▸ Task to complete: Reproduce verbatim the data starting at the line that contains "Our style desk standardises all gas" and ending at the line that contains "Weight: 4.2 kg", both lines included. Leave the pictures out of the answer.

▸ Available records:
BEGIN

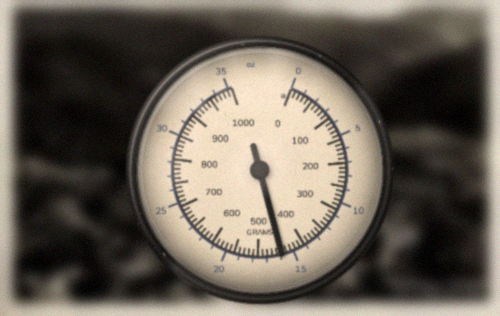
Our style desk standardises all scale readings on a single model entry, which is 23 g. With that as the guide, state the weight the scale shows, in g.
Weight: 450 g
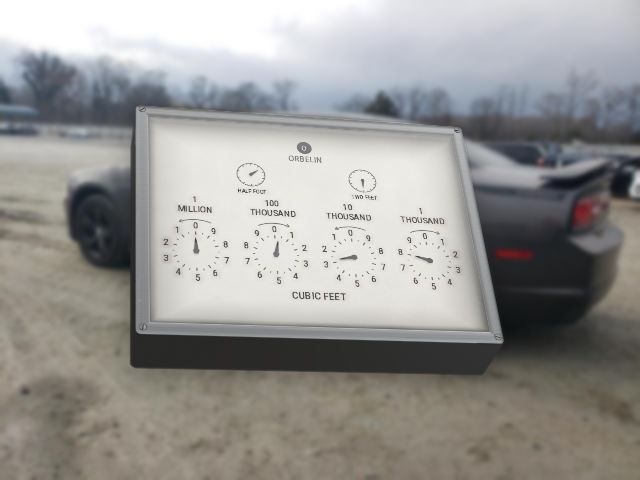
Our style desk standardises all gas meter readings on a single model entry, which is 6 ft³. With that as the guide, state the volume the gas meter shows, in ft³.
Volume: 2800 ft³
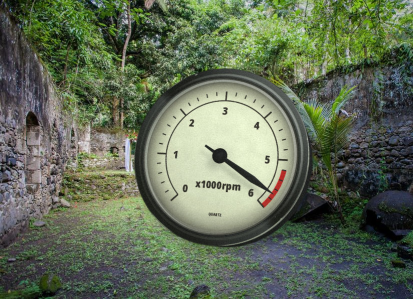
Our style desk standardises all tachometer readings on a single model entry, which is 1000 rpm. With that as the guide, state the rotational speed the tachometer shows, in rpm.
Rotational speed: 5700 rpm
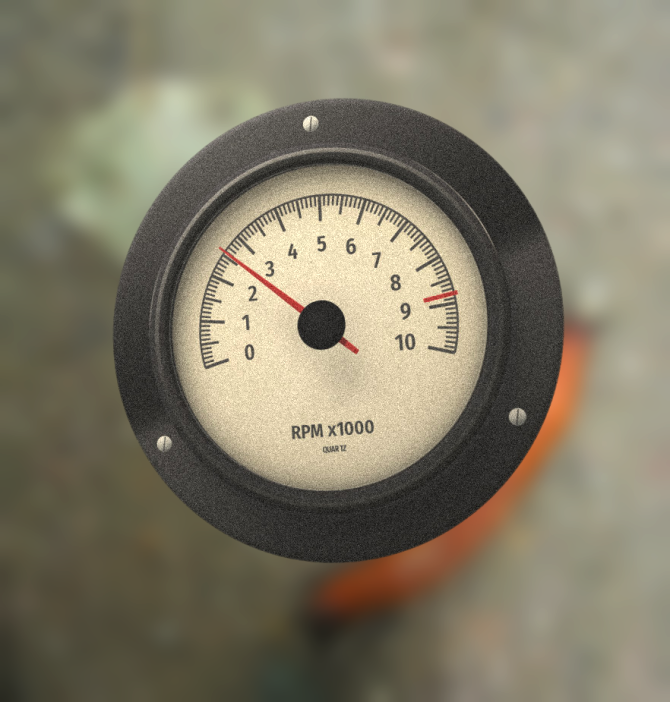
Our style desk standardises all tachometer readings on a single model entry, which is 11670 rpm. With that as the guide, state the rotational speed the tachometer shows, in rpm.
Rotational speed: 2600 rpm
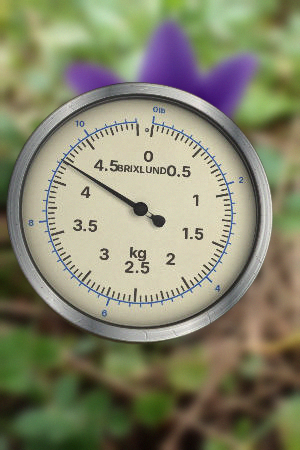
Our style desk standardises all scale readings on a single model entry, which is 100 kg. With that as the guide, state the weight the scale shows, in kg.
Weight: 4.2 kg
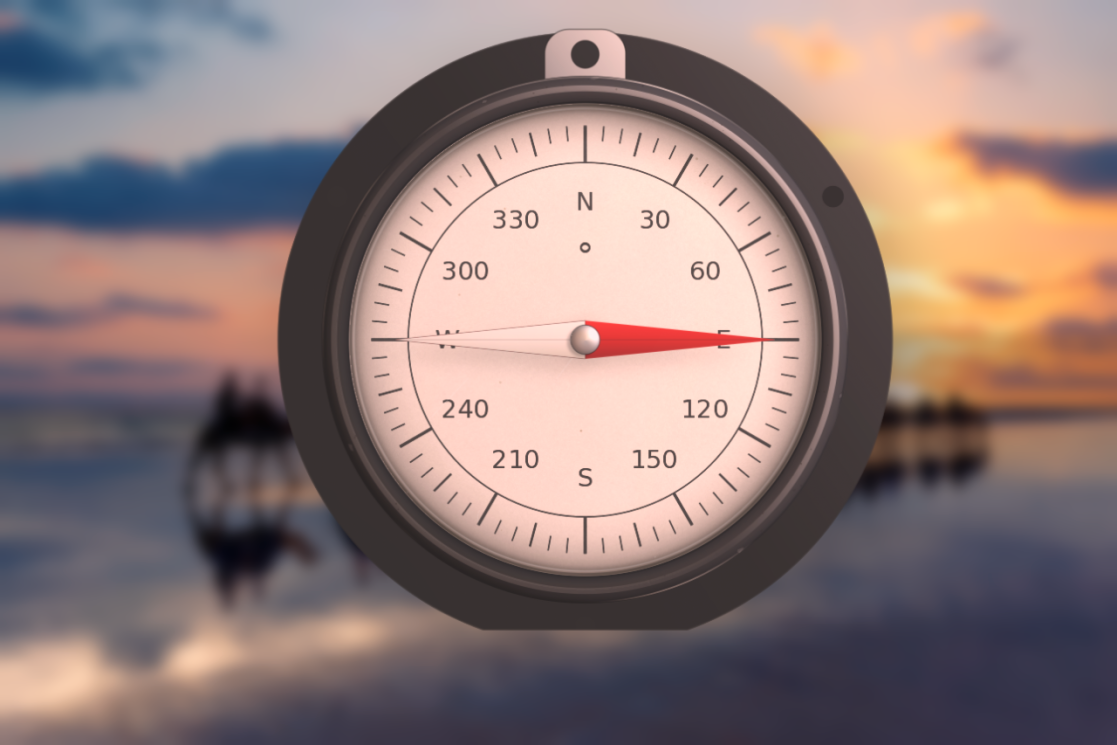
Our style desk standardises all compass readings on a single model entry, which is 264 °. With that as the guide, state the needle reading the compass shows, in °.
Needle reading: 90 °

END
BEGIN

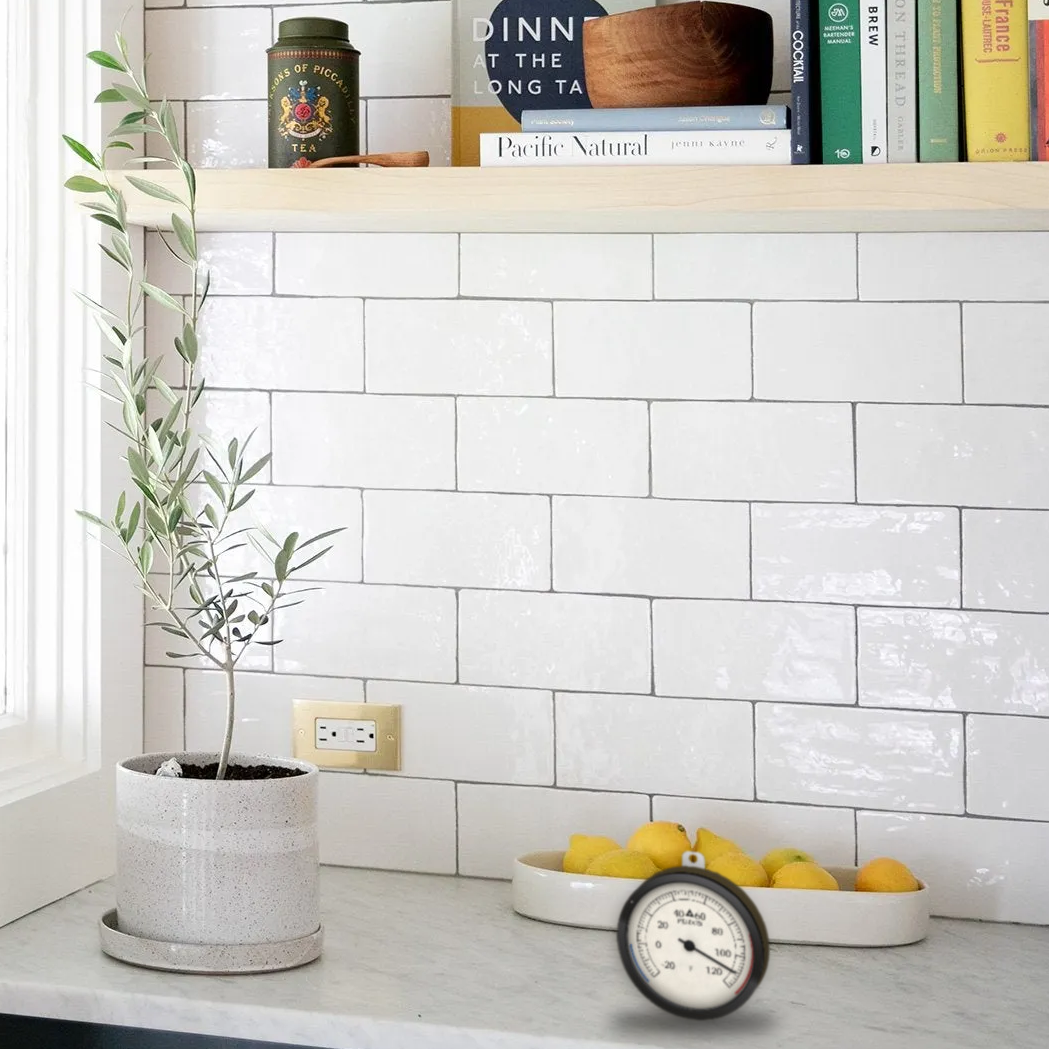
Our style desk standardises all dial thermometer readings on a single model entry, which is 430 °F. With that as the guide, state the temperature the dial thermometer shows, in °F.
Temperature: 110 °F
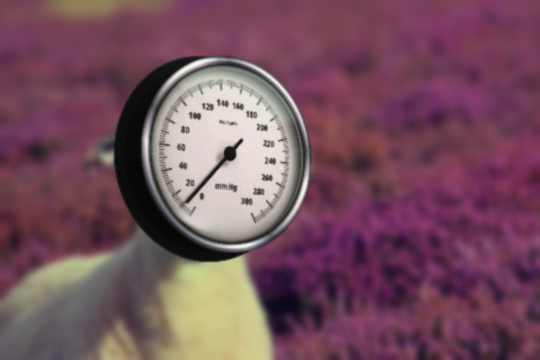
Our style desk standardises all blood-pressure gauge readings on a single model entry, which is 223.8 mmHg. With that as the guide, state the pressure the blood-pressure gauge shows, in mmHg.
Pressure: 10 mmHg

END

▸ Response for this exercise:
Our style desk standardises all gas meter readings on a single model entry, which is 6 ft³. With that as the guide, state the volume the gas meter shows, in ft³.
Volume: 2800 ft³
Our style desk standardises all tachometer readings on a single model entry, which is 1000 rpm. With that as the guide, state the rotational speed the tachometer shows, in rpm.
Rotational speed: 5700 rpm
Our style desk standardises all tachometer readings on a single model entry, which is 11670 rpm. With that as the guide, state the rotational speed the tachometer shows, in rpm.
Rotational speed: 2600 rpm
Our style desk standardises all scale readings on a single model entry, which is 100 kg. With that as the guide, state the weight the scale shows, in kg.
Weight: 4.2 kg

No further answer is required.